DropCam-sideGoogle, through it’s Nest division, has announced that they are acquiring Dropcam in a deal worth $555 million dollars. Dropcam is the company behind the easiest personal surveillance cameras on the market. As the name suggests, setting up Dropcam is almost as easy as dropping the camera where you want to set it and going.

Nest, is the company Google acquired earlier this year for $3.2 billion that makes smart thermostats and smart smoke/carbon monoxide detectors. It was founded by former Apple engineers Tony Fadell and Matt Rogers. Fadell is often credited with creating the iPod while working for Apple.

The idea here, makes perfect sense. Nest is in the smart home business and so is Dropcam.
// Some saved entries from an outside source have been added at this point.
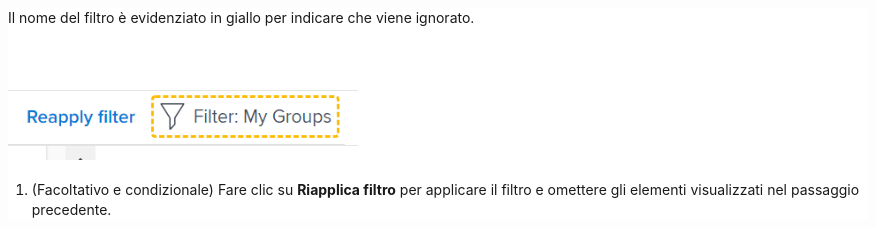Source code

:    Il nome del filtro è evidenziato in giallo per indicare che viene ignorato.

   ![Filtra contorno giallo](assets/filter-yellow-outline-next-to-reapply-filter-link-350x118.png)


1. (Facoltativo e condizionale) Fare clic su **Riapplica filtro** per applicare il filtro e omettere gli elementi visualizzati nel passaggio precedente.


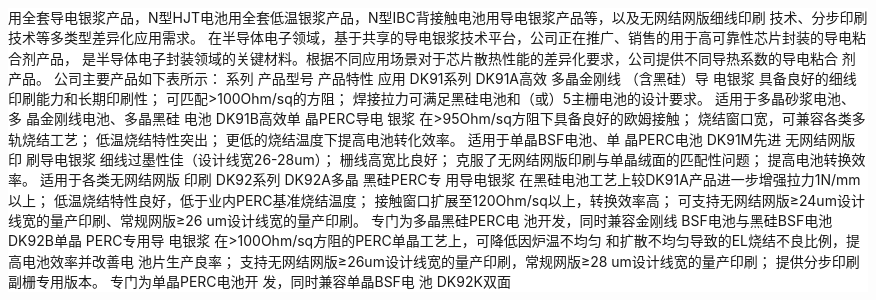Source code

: 用全套导电银浆产品，N型HJT电池用全套低温银浆产品，N型IBC背接触电池用导电银浆产品等，以及无网结网版细线印刷
技术、分步印刷技术等多类型差异化应用需求。
在半导体电子领域，基于共享的导电银浆技术平台，公司正在推广、销售的用于高可靠性芯片封装的导电粘合剂产品，
是半导体电子封装领域的关键材料。根据不同应用场景对于芯片散热性能的差异化要求，公司提供不同导热系数的导电粘合
剂产品。
公司主要产品如下表所示：
系列
产品型号
产品特性
应用
DK91系列
DK91A高效
多晶金刚线
（含黑硅）导
电银浆
具备良好的细线印刷能力和长期印刷性；
可匹配>100Ohm/sq的方阻；
焊接拉力可满足黑硅电池和（或）5主栅电池的设计要求。
适用于多晶砂浆电池、多
晶金刚线电池、多晶黑硅
电池
DK91B高效单
晶PERC导电
银浆
在>95Ohm/sq方阻下具备良好的欧姆接触；
烧结窗口宽，可兼容各类多轨烧结工艺；
低温烧结特性突出；
更低的烧结温度下提高电池转化效率。
适用于单晶BSF电池、单
晶PERC电池
DK91M先进
无网结网版印
刷导电银浆
细线过墨性佳（设计线宽26-28um）；
栅线高宽比良好；
克服了无网结网版印刷与单晶绒面的匹配性问题；
提高电池转换效率。
适用于各类无网结网版
印刷
DK92系列
DK92A多晶
黑硅PERC专
用导电银浆
在黑硅电池工艺上较DK91A产品进一步增强拉力1N/mm以上；
低温烧结特性良好，低于业内PERC基准烧结温度；
接触窗口扩展至120Ohm/sq以上，转换效率高；
可支持无网结网版≥24um设计线宽的量产印刷、常规网版≥26
um设计线宽的量产印刷。
专门为多晶黑硅PERC电
池开发，同时兼容金刚线
BSF电池与黑硅BSF电池
DK92B单晶
PERC专用导
电银浆
在>100Ohm/sq方阻的PERC单晶工艺上，可降低因炉温不均匀
和扩散不均匀导致的EL烧结不良比例，提高电池效率并改善电
池片生产良率；
支持无网结网版≥26um设计线宽的量产印刷，常规网版≥28
um设计线宽的量产印刷；
提供分步印刷副栅专用版本。
专门为单晶PERC电池开
发，同时兼容单晶BSF电
池
DK92K双面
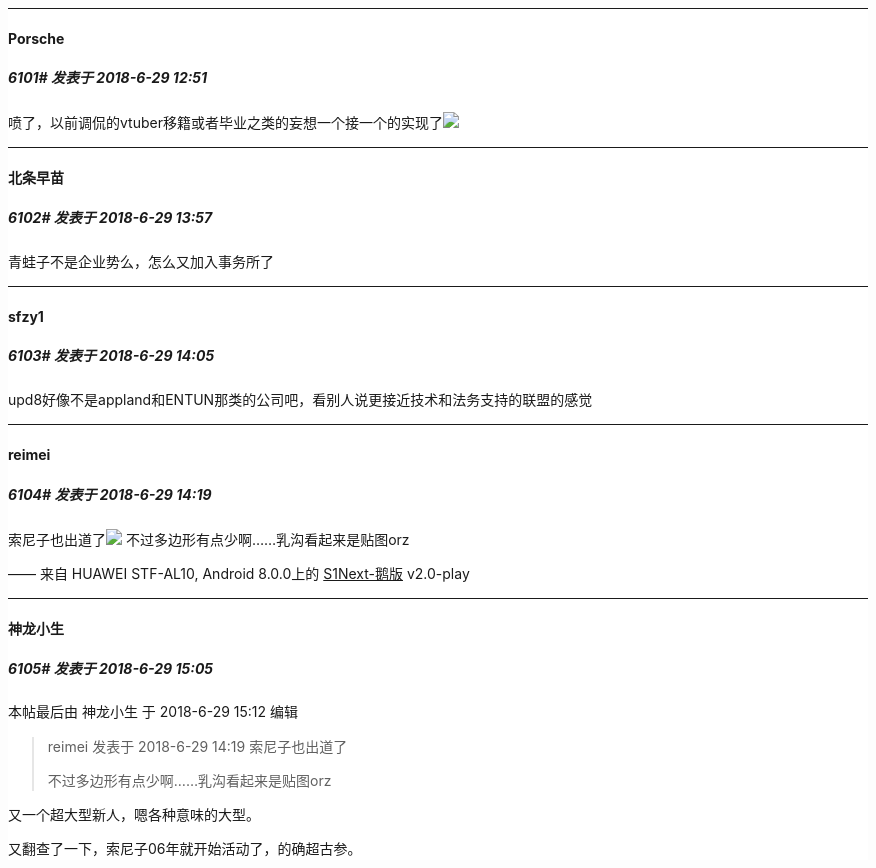 
-----

####  Porsche  
##### 6101#       发表于 2018-6-29 12:51


喷了，以前调侃的vtuber移籍或者毕业之类的妄想一个接一个的实现了<img src="https://static.saraba1st.com/image/smiley/face2017/091.png" referrerpolicy="no-referrer">


-----

####  北条早苗  
##### 6102#       发表于 2018-6-29 13:57


青蛙子不是企业势么，怎么又加入事务所了


-----

####  sfzy1  
##### 6103#       发表于 2018-6-29 14:05


upd8好像不是appland和ENTUN那类的公司吧，看别人说更接近技术和法务支持的联盟的感觉


-----

####  reimei  
##### 6104#       发表于 2018-6-29 14:19


索尼子也出道了<img src="https://static.saraba1st.com/image/smiley/face2017/216.png" referrerpolicy="no-referrer">
不过多边形有点少啊……乳沟看起来是贴图orz

—— 来自 HUAWEI STF-AL10, Android 8.0.0上的 [S1Next-鹅版](https://github.com/ykrank/S1-Next/releases) v2.0-play


-----

####  神龙小生  
##### 6105#       发表于 2018-6-29 15:05


 本帖最后由 神龙小生 于 2018-6-29 15:12 编辑 
<blockquote>reimei 发表于 2018-6-29 14:19
索尼子也出道了

不过多边形有点少啊……乳沟看起来是贴图orz
</blockquote>

又一个超大型新人，嗯各种意味的大型。

又翻查了一下，索尼子06年就开始活动了，的确超古参。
By combining the two products under one umbrella they can work closer together on a more complete smart home offering.

“Although this was a big decision for us, it wasn’t a difficult one to make,”  Rogers, said in a blog post. It went on to say: “Many of you already own Dropcam products and have asked if we could make them work with Nest. Today, we’re one step closer to making that happen.”

Once Dropcam is set up people can monitor their homes online and receive alerts when there’s movement in the home. When the companies are under the same roof we could naturally see the ability to be notified with video when the environment in the home changes. Both Fadell and Rogers said that they weren’t only making thermostats as well. They released their Nest Detect, smoke and carbon monoxide detector last year. They briefly pulled the detector off the market back in April after internal engineers discovered a safety issue in a gesture controlled deactivation feature. They actually put the Nest Detector back on the market Wednesday.
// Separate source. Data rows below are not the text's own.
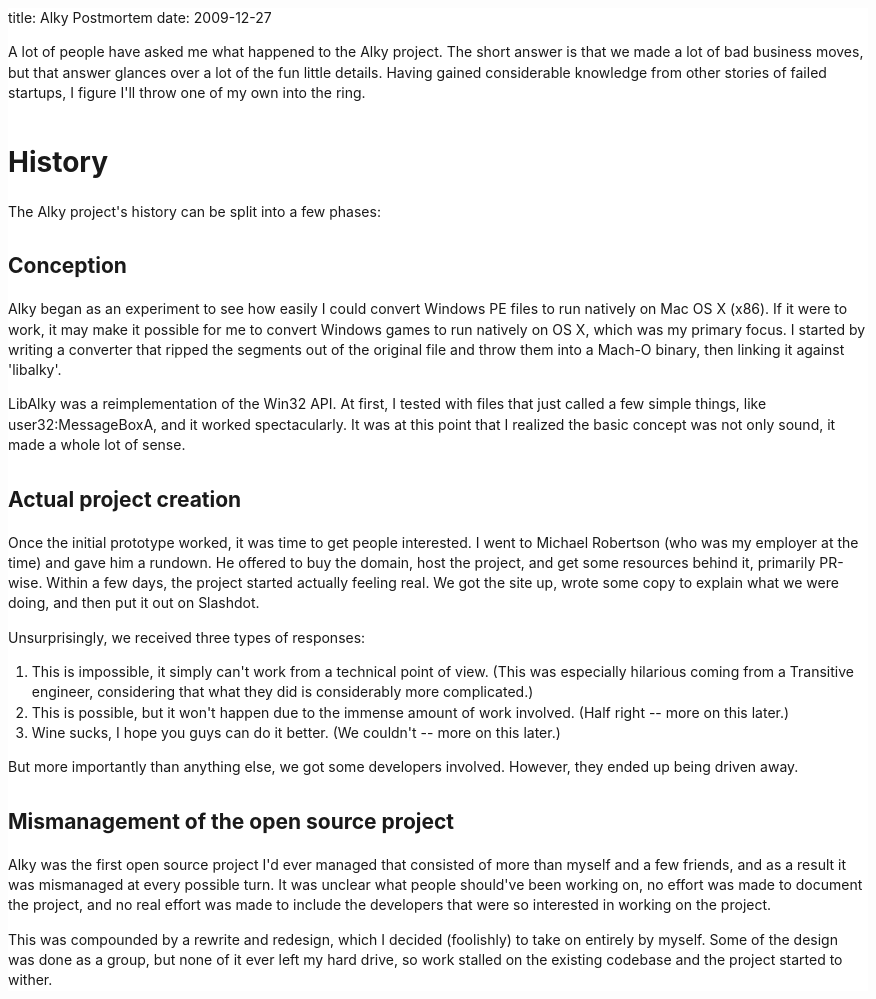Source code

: title: Alky Postmortem
date: 2009-12-27

A lot of people have asked me what happened to the Alky project. The short answer is that we made a lot of bad business moves, but that answer glances over a lot of the fun little details. Having gained considerable knowledge from other stories of failed startups, I figure I'll throw one of my own into the ring.

# History

The Alky project's history can be split into a few phases:

## Conception

Alky began as an experiment to see how easily I could convert Windows PE files to run natively on Mac OS X (x86). If it were to work, it may make it possible for me to convert Windows games to run natively on OS X, which was my primary focus. I started by writing a converter that ripped the segments out of the original file and throw them into a Mach-O binary, then linking it against 'libalky'.

LibAlky was a reimplementation of the Win32 API. At first, I tested with files that just called a few simple things, like user32:MessageBoxA, and it worked spectacularly. It was at this point that I realized the basic concept was not only sound, it made a whole lot of sense.

## Actual project creation

Once the initial prototype worked, it was time to get people interested. I went to Michael Robertson (who was my employer at the time) and gave him a rundown. He offered to buy the domain, host the project, and get some resources behind it, primarily PR-wise. Within a few days, the project started actually feeling real. We got the site up, wrote some copy to explain what we were doing, and then put it out on Slashdot.

Unsurprisingly, we received three types of responses:

1.  This is impossible, it simply can't work from a technical point of view. (This was especially hilarious coming from a Transitive engineer, considering that what they did is considerably more complicated.)
2.  This is possible, but it won't happen due to the immense amount of work involved. (Half right -- more on this later.)
3.  Wine sucks, I hope you guys can do it better. (We couldn't -- more on this later.)

But more importantly than anything else, we got some developers involved. However, they ended up being driven away.

## Mismanagement of the open source project

Alky was the first open source project I'd ever managed that consisted of more than myself and a few friends, and as a result it was mismanaged at every possible turn. It was unclear what people should've been working on, no effort was made to document the project, and no real effort was made to include the developers that were so interested in working on the project.

This was compounded by a rewrite and redesign, which I decided (foolishly) to take on entirely by myself. Some of the design was done as a group, but none of it ever left my hard drive, so work stalled on the existing codebase and the project started to wither.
Privacy activists are going to have a field day with this acquisition because of the amount of personal data Google already has on users. Tapping into video in the home sounds like something out of George Orwell’s 1984, to some.

Google has gone to great pains to distance themselves from the deal. In fact the official press release from Nest does not include Google. Rogers also went on to say: “Nest has a paid-for business model and ads are not part of our strategy,” Rogers said. “In acquiring Dropcam, we’ll apply that same policy to Dropcam too.

Only time will tell how close this acquisition actually gets to Google. One of Dropcams main features is the ability to upload their video to the cloud automatically, certainly Google could supply Dropcam with an enormous amount of storage space.

The deal will have to go through a regulatory process and they expect it to close before the end of the year.